**Stored data:**
+ + + + + + +

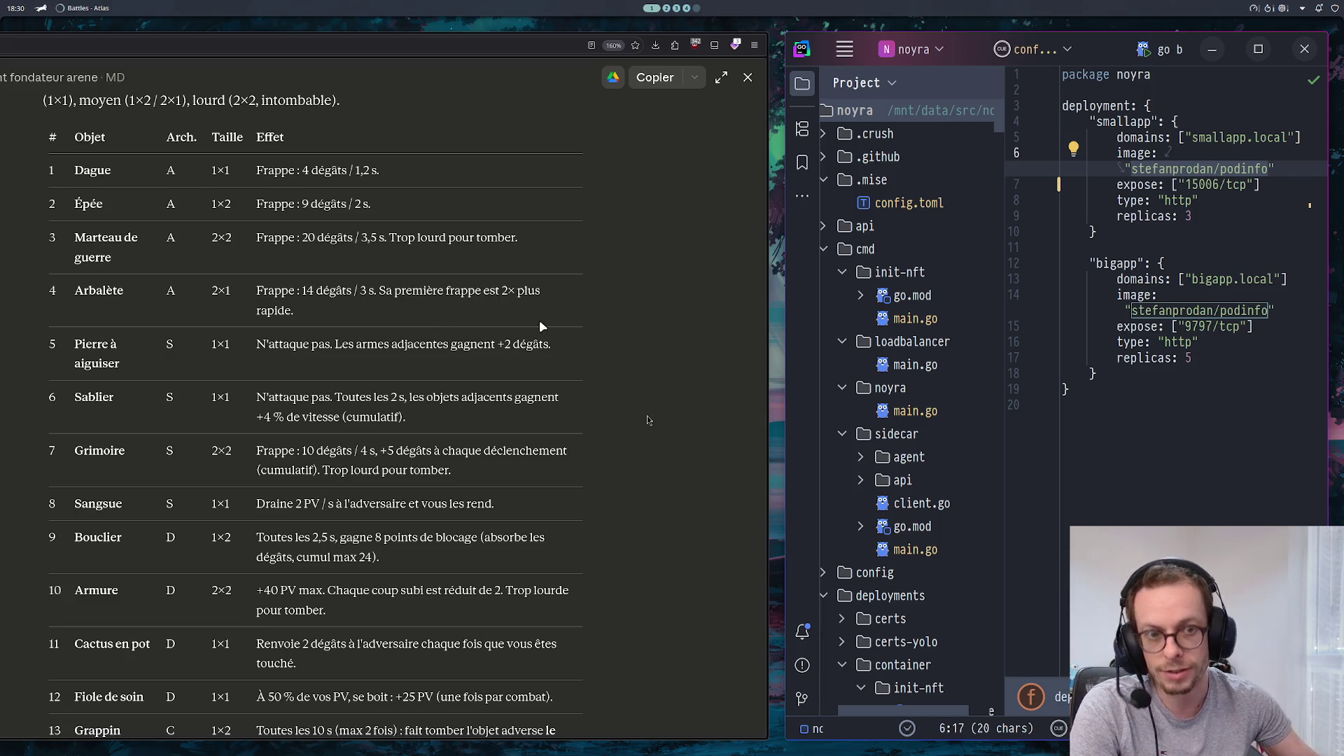
scroll(557, 345, "down", 3)
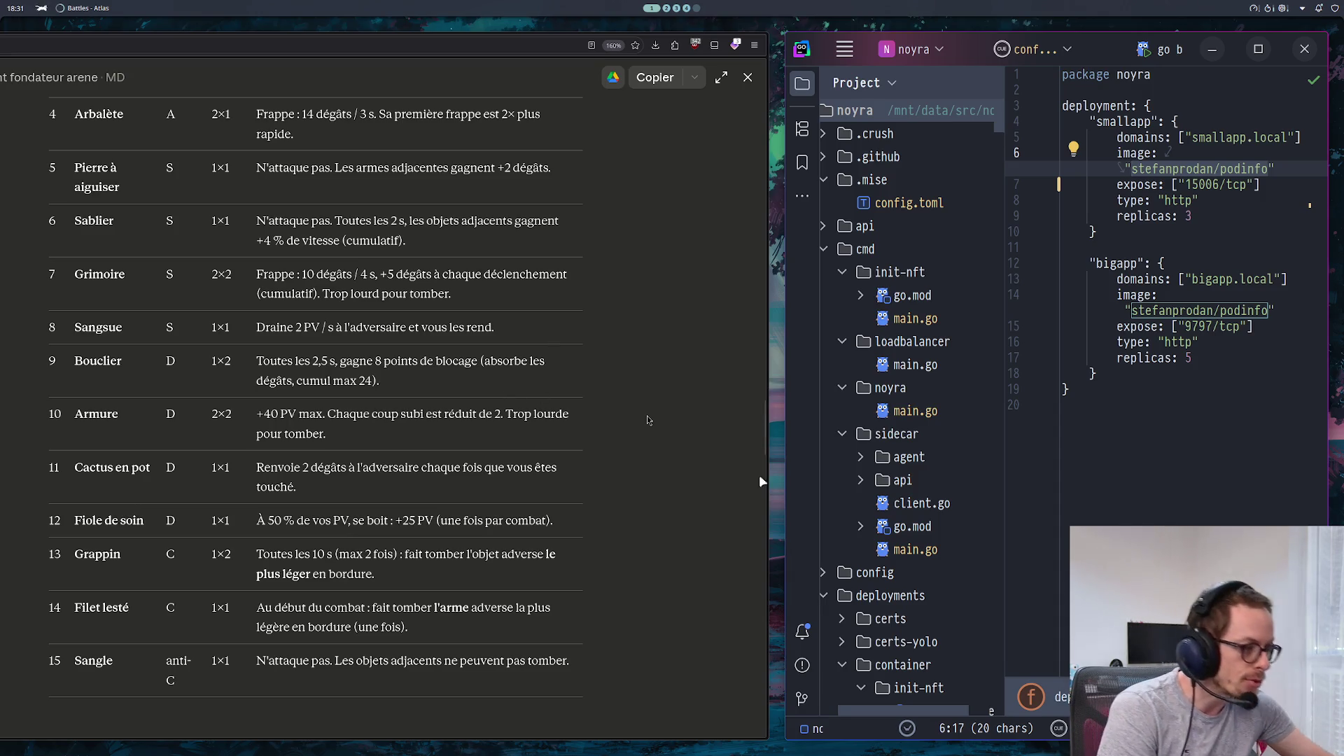
key("ctrl+End")
left_click(1118, 358)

+ + + + + + +

**Work to be completed:** Keep every word of the data as it is when you write it out, but drop the pictures.

**Task output:**
scroll(557, 345, "down", 3)
key("ctrl+End")
left_click(1118, 358)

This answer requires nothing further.